僕は、小学三年生。夏休みに、田舎のおばあちゃんちに行く事になったんだ。一人で行くから少し不安もあるかな。
「次、遠山翔太君!」
終業式の日、先生がみんなに通知表を渡す。
「はい、遠山君は、欠席が一日もないよ。皆勤賞だ。」「へへへ。」
肝心の成績はと言うと、まあまあかな。だんだん、あっちの席からもこっちの席からも、いろんな声が聞こえてきた。
「はい静かに!明日から夏休みだけど、調子に乗って夜ふかしとかしないこと。出校日には、みんなの元気な顔が見られる事を楽しみにしています。それでは、さようなら。」「さようなら。」
教室を出ると、家まで走って帰った。
「ただいま。」
台所に行くと、もうお母さんがお昼ご飯を作って待っていてくれた。
「おかえり、一学期よく頑張ったね。」「へへへ。通知表は、まあまあだったかな。いっただきまーす。」
さっそく、お母さんが作ってくれたオムレツを口に入れる。ふんわりしてて、中はとろとろだった。
「もう、おばあちゃんに電話しといたから、それ食べたら支度しなさいよ。」
ついに来た。今日、電車に乗って出発する。支度と言っても昨日の夜に、必要な物は全部リュックに詰め込んである。
そして、お昼ご飯を食べ終わった僕は、駅のホームについた。お母さんも見送りに来てくれた。ガタンゴトンガタンゴトン、シュー。電車が到着した。

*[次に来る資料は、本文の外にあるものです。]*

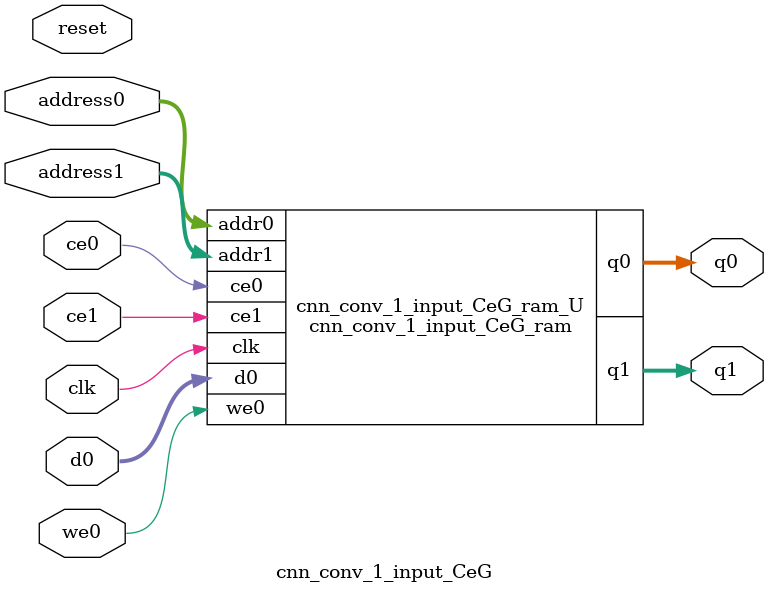
<source format=v>
`timescale 1 ns / 1 ps
module cnn_conv_1_input_CeG_ram (addr0, ce0, d0, we0, q0, addr1, ce1, q1,  clk);

parameter DWIDTH = 14;
parameter AWIDTH = 7;
parameter MEM_SIZE = 81;

input[AWIDTH-1:0] addr0;
input ce0;
input[DWIDTH-1:0] d0;
input we0;
output reg[DWIDTH-1:0] q0;
input[AWIDTH-1:0] addr1;
input ce1;
output reg[DWIDTH-1:0] q1;
input clk;

(* ram_style = "block" *)reg [DWIDTH-1:0] ram[0:MEM_SIZE-1];




always @(posedge clk)  
begin 
    if (ce0) 
    begin
        if (we0) 
        begin 
            ram[addr0] <= d0; 
        end 
        q0 <= ram[addr0];
    end
end


always @(posedge clk)  
begin 
    if (ce1) 
    begin
        q1 <= ram[addr1];
    end
end


endmodule

`timescale 1 ns / 1 ps
module cnn_conv_1_input_CeG(
    reset,
    clk,
    address0,
    ce0,
    we0,
    d0,
    q0,
    address1,
    ce1,
    q1);

parameter DataWidth = 32'd14;
parameter AddressRange = 32'd81;
parameter AddressWidth = 32'd7;
input reset;
input clk;
input[AddressWidth - 1:0] address0;
input ce0;
input we0;
input[DataWidth - 1:0] d0;
output[DataWidth - 1:0] q0;
input[AddressWidth - 1:0] address1;
input ce1;
output[DataWidth - 1:0] q1;



cnn_conv_1_input_CeG_ram cnn_conv_1_input_CeG_ram_U(
    .clk( clk ),
    .addr0( address0 ),
    .ce0( ce0 ),
    .we0( we0 ),
    .d0( d0 ),
    .q0( q0 ),
    .addr1( address1 ),
    .ce1( ce1 ),
    .q1( q1 ));

endmodule


</source>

「じゃあ、分からない事があったら駅員さんにでも聞くんだよ。」「うん。」
電車は、ゆっくり動き始めて気がついたら、すごく速くなっていた。窓の外を見てみると、遠くの方に大きな山が見えた。何回か乗りかえたあと、やっと着いた。
「おばあちゃん。」
しわくちゃな笑顔で、おばあちゃんは待っていてくれた。
「よく来たね。疲れただろ?おじいちゃんも家で待ってるよ。」
ガラガラ、玄関の戸を開けると、畳の匂いがぷうんと鼻の中に入ってきた。
「こんにちは。」「おお、翔ちゃんよく来たね。しばらく見ないうちに大きくなったもんだ。」「へへへ。」
汗でべとべとしていたので、お風呂に入った。おじいちゃんも一緒だ。お風呂から上がると、いつの間に用意したのかと思ったほど、たくさんの料理が並べてあった。
「いっただきまーす。」
何だか自然の味がした。おじいちゃんが言うには、近くの畑でおじいちゃんが自分で作ったからだそうだ。